» **PROBLEM STATEMENT**:
Set down the whole listing below exactly. The pictures stay out.

» **EXTRACTED ENTRIES**:
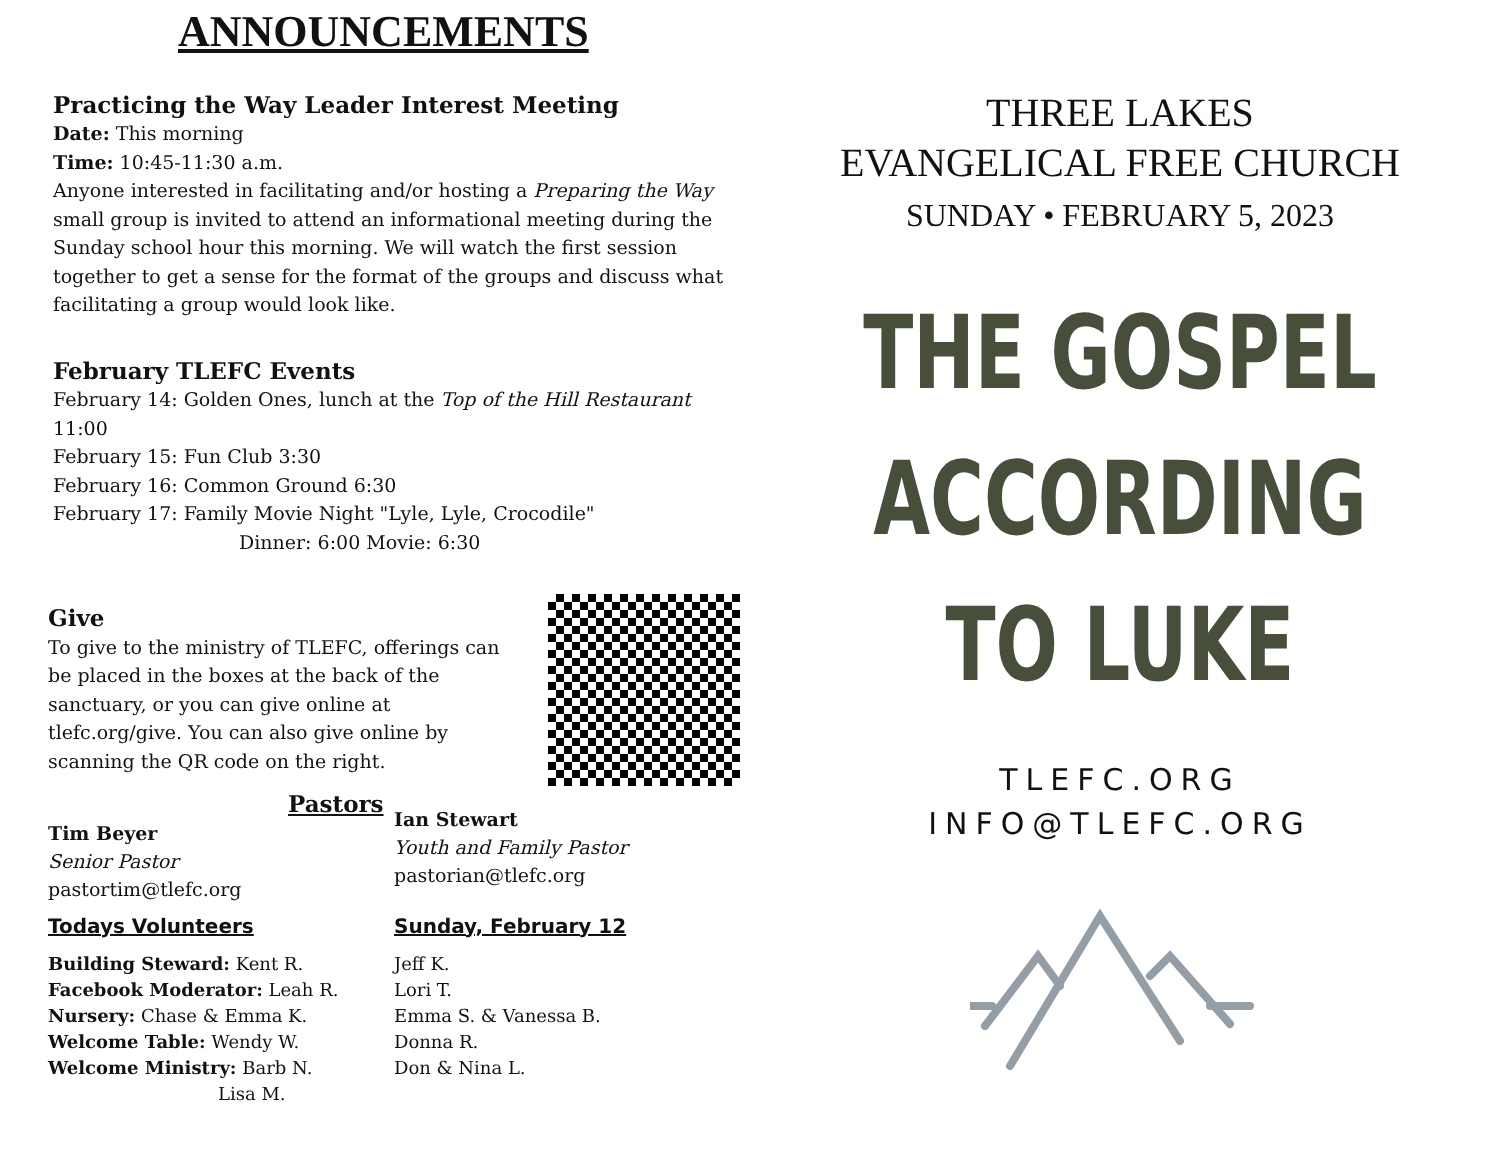ANNOUNCEMENTS
Practicing the Way Leader Interest Meeting
Date: This morning
Time: 10:45-11:30 a.m.
Anyone interested in facilitating and/or hosting a Preparing the Way small group is invited to attend an informational meeting during the Sunday school hour this morning. We will watch the first session together to get a sense for the format of the groups and discuss what facilitating a group would look like.
February TLEFC Events
February 14: Golden Ones, lunch at the Top of the Hill Restaurant 11:00
February 15: Fun Club 3:30
February 16: Common Ground 6:30
February 17: Family Movie Night "Lyle, Lyle, Crocodile"
Dinner: 6:00 Movie: 6:30
Give
To give to the ministry of TLEFC, offerings can be placed in the boxes at the back of the sanctuary, or you can give online at tlefc.org/give. You can also give online by scanning the QR code on the right.
Pastors
Tim Beyer
Senior Pastor
pastortim@tlefc.org
Ian Stewart
Youth and Family Pastor
pastorian@tlefc.org
Todays Volunteers
Building Steward: Kent R.
Facebook Moderator: Leah R.
Nursery: Chase & Emma K.
Welcome Table: Wendy W.
Welcome Ministry: Barb N.
Lisa M.
Sunday, February 12
Jeff K.
Lori T.
Emma S. & Vanessa B.
Donna R.
Don & Nina L.
THREE LAKES
EVANGELICAL FREE CHURCH
SUNDAY • FEBRUARY 5, 2023
THE GOSPEL
ACCORDING
TO LUKE
TLEFC.ORG
INFO@TLEFC.ORG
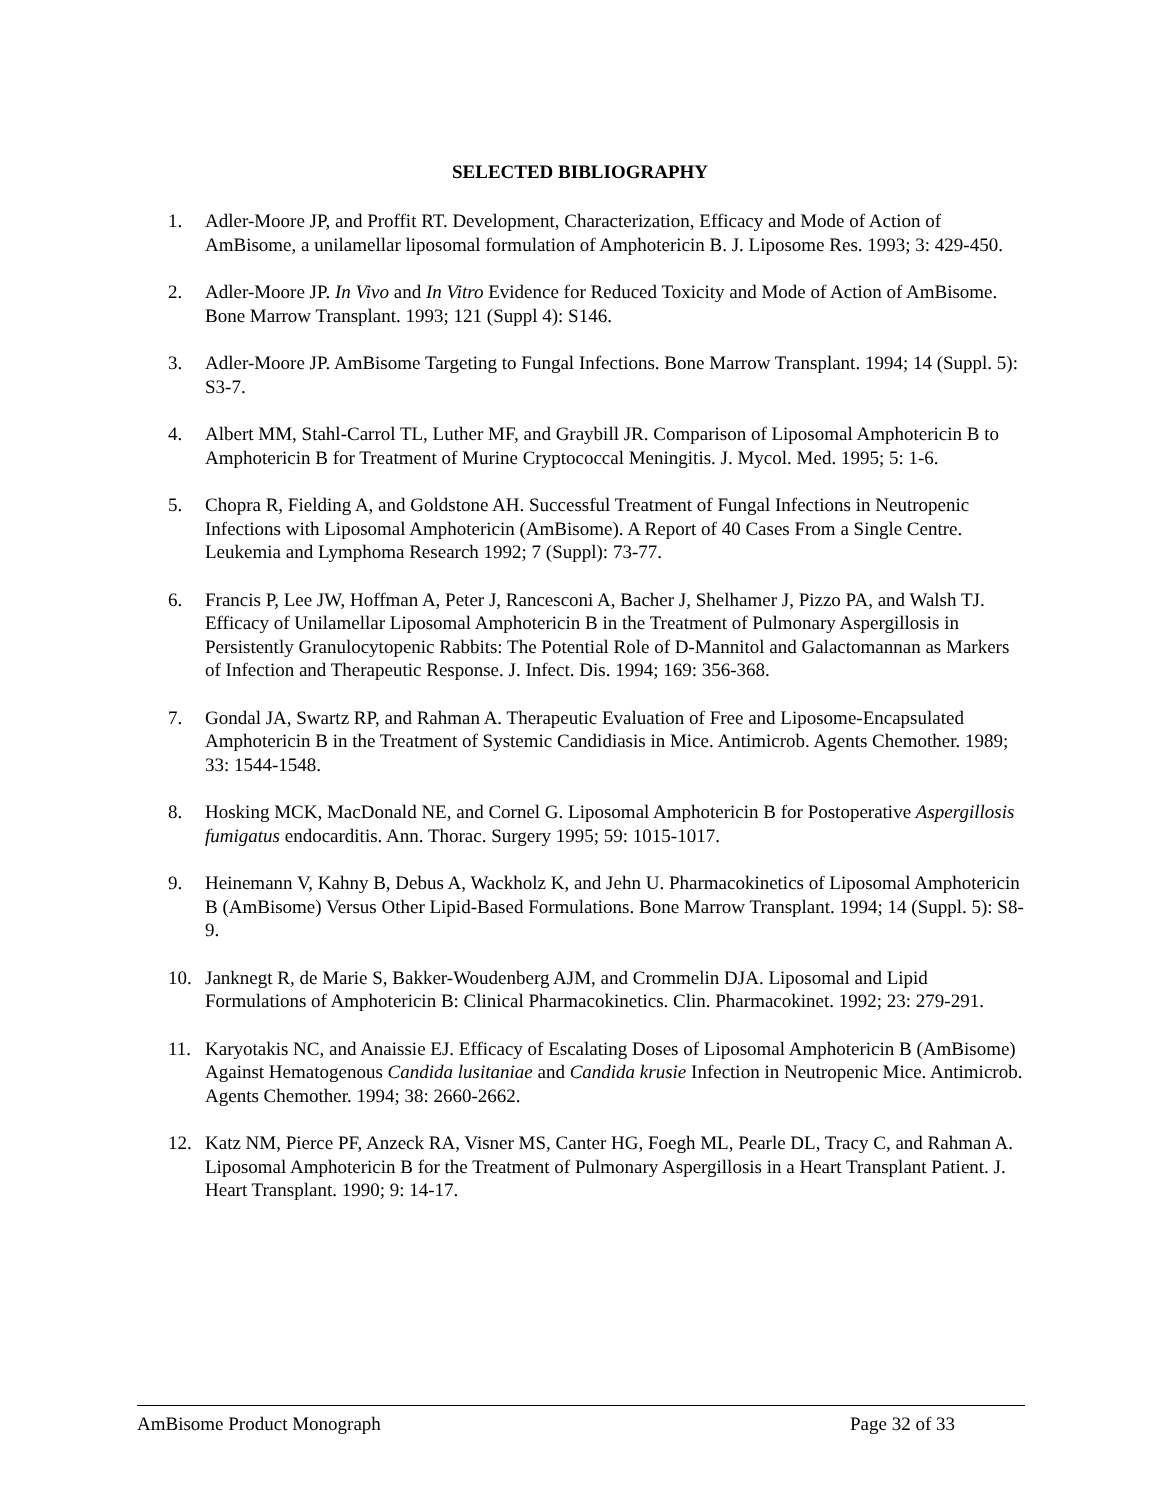SELECTED BIBLIOGRAPHY
1. Adler-Moore JP, and Proffit RT. Development, Characterization, Efficacy and Mode of Action of AmBisome, a unilamellar liposomal formulation of Amphotericin B. J. Liposome Res. 1993; 3: 429-450.
2. Adler-Moore JP. In Vivo and In Vitro Evidence for Reduced Toxicity and Mode of Action of AmBisome. Bone Marrow Transplant. 1993; 121 (Suppl 4): S146.
3. Adler-Moore JP. AmBisome Targeting to Fungal Infections. Bone Marrow Transplant. 1994; 14 (Suppl. 5): S3-7.
4. Albert MM, Stahl-Carrol TL, Luther MF, and Graybill JR. Comparison of Liposomal Amphotericin B to Amphotericin B for Treatment of Murine Cryptococcal Meningitis. J. Mycol. Med. 1995; 5: 1-6.
5. Chopra R, Fielding A, and Goldstone AH. Successful Treatment of Fungal Infections in Neutropenic Infections with Liposomal Amphotericin (AmBisome). A Report of 40 Cases From a Single Centre. Leukemia and Lymphoma Research 1992; 7 (Suppl): 73-77.
6. Francis P, Lee JW, Hoffman A, Peter J, Rancesconi A, Bacher J, Shelhamer J, Pizzo PA, and Walsh TJ. Efficacy of Unilamellar Liposomal Amphotericin B in the Treatment of Pulmonary Aspergillosis in Persistently Granulocytopenic Rabbits: The Potential Role of D-Mannitol and Galactomannan as Markers of Infection and Therapeutic Response. J. Infect. Dis. 1994; 169: 356-368.
7. Gondal JA, Swartz RP, and Rahman A. Therapeutic Evaluation of Free and Liposome-Encapsulated Amphotericin B in the Treatment of Systemic Candidiasis in Mice. Antimicrob. Agents Chemother. 1989; 33: 1544-1548.
8. Hosking MCK, MacDonald NE, and Cornel G. Liposomal Amphotericin B for Postoperative Aspergillosis fumigatus endocarditis. Ann. Thorac. Surgery 1995; 59: 1015-1017.
9. Heinemann V, Kahny B, Debus A, Wackholz K, and Jehn U. Pharmacokinetics of Liposomal Amphotericin B (AmBisome) Versus Other Lipid-Based Formulations. Bone Marrow Transplant. 1994; 14 (Suppl. 5): S8-9.
10. Janknegt R, de Marie S, Bakker-Woudenberg AJM, and Crommelin DJA. Liposomal and Lipid Formulations of Amphotericin B: Clinical Pharmacokinetics. Clin. Pharmacokinet. 1992; 23: 279-291.
11. Karyotakis NC, and Anaissie EJ. Efficacy of Escalating Doses of Liposomal Amphotericin B (AmBisome) Against Hematogenous Candida lusitaniae and Candida krusie Infection in Neutropenic Mice. Antimicrob. Agents Chemother. 1994; 38: 2660-2662.
12. Katz NM, Pierce PF, Anzeck RA, Visner MS, Canter HG, Foegh ML, Pearle DL, Tracy C, and Rahman A. Liposomal Amphotericin B for the Treatment of Pulmonary Aspergillosis in a Heart Transplant Patient. J. Heart Transplant. 1990; 9: 14-17.
AmBisome Product Monograph Page 32 of 33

» **SOLUTION TO THE EXERCISE**:
ANNOUNCEMENTS
Practicing the Way Leader Interest Meeting
Date: This morning
Time: 10:45-11:30 a.m.
Anyone interested in facilitating and/or hosting a Preparing the Way small group is invited to attend an informational meeting during the Sunday school hour this morning. We will watch the first session together to get a sense for the format of the groups and discuss what facilitating a group would look like.
February TLEFC Events
February 14: Golden Ones, lunch at the Top of the Hill Restaurant 11:00
February 15: Fun Club 3:30
February 16: Common Ground 6:30
February 17: Family Movie Night "Lyle, Lyle, Crocodile"
Dinner: 6:00 Movie: 6:30
Give
To give to the ministry of TLEFC, offerings can be placed in the boxes at the back of the sanctuary, or you can give online at tlefc.org/give. You can also give online by scanning the QR code on the right.
Pastors
Tim Beyer
Senior Pastor
pastortim@tlefc.org
Ian Stewart
Youth and Family Pastor
pastorian@tlefc.org
Todays Volunteers
Building Steward: Kent R.
Facebook Moderator: Leah R.
Nursery: Chase & Emma K.
Welcome Table: Wendy W.
Welcome Ministry: Barb N.
Lisa M.
Sunday, February 12
Jeff K.
Lori T.
Emma S. & Vanessa B.
Donna R.
Don & Nina L.
THREE LAKES
EVANGELICAL FREE CHURCH
SUNDAY • FEBRUARY 5, 2023
THE GOSPEL
ACCORDING
TO LUKE
TLEFC.ORG
INFO@TLEFC.ORG
SELECTED BIBLIOGRAPHY
1. Adler-Moore JP, and Proffit RT. Development, Characterization, Efficacy and Mode of Action of AmBisome, a unilamellar liposomal formulation of Amphotericin B. J. Liposome Res. 1993; 3: 429-450.
2. Adler-Moore JP. In Vivo and In Vitro Evidence for Reduced Toxicity and Mode of Action of AmBisome. Bone Marrow Transplant. 1993; 121 (Suppl 4): S146.
3. Adler-Moore JP. AmBisome Targeting to Fungal Infections. Bone Marrow Transplant. 1994; 14 (Suppl. 5): S3-7.
4. Albert MM, Stahl-Carrol TL, Luther MF, and Graybill JR. Comparison of Liposomal Amphotericin B to Amphotericin B for Treatment of Murine Cryptococcal Meningitis. J. Mycol. Med. 1995; 5: 1-6.
5. Chopra R, Fielding A, and Goldstone AH. Successful Treatment of Fungal Infections in Neutropenic Infections with Liposomal Amphotericin (AmBisome). A Report of 40 Cases From a Single Centre. Leukemia and Lymphoma Research 1992; 7 (Suppl): 73-77.
6. Francis P, Lee JW, Hoffman A, Peter J, Rancesconi A, Bacher J, Shelhamer J, Pizzo PA, and Walsh TJ. Efficacy of Unilamellar Liposomal Amphotericin B in the Treatment of Pulmonary Aspergillosis in Persistently Granulocytopenic Rabbits: The Potential Role of D-Mannitol and Galactomannan as Markers of Infection and Therapeutic Response. J. Infect. Dis. 1994; 169: 356-368.
7. Gondal JA, Swartz RP, and Rahman A. Therapeutic Evaluation of Free and Liposome-Encapsulated Amphotericin B in the Treatment of Systemic Candidiasis in Mice. Antimicrob. Agents Chemother. 1989; 33: 1544-1548.
8. Hosking MCK, MacDonald NE, and Cornel G. Liposomal Amphotericin B for Postoperative Aspergillosis fumigatus endocarditis. Ann. Thorac. Surgery 1995; 59: 1015-1017.
9. Heinemann V, Kahny B, Debus A, Wackholz K, and Jehn U. Pharmacokinetics of Liposomal Amphotericin B (AmBisome) Versus Other Lipid-Based Formulations. Bone Marrow Transplant. 1994; 14 (Suppl. 5): S8-9.
10. Janknegt R, de Marie S, Bakker-Woudenberg AJM, and Crommelin DJA. Liposomal and Lipid Formulations of Amphotericin B: Clinical Pharmacokinetics. Clin. Pharmacokinet. 1992; 23: 279-291.
11. Karyotakis NC, and Anaissie EJ. Efficacy of Escalating Doses of Liposomal Amphotericin B (AmBisome) Against Hematogenous Candida lusitaniae and Candida krusie Infection in Neutropenic Mice. Antimicrob. Agents Chemother. 1994; 38: 2660-2662.
12. Katz NM, Pierce PF, Anzeck RA, Visner MS, Canter HG, Foegh ML, Pearle DL, Tracy C, and Rahman A. Liposomal Amphotericin B for the Treatment of Pulmonary Aspergillosis in a Heart Transplant Patient. J. Heart Transplant. 1990; 9: 14-17.
AmBisome Product Monograph Page 32 of 33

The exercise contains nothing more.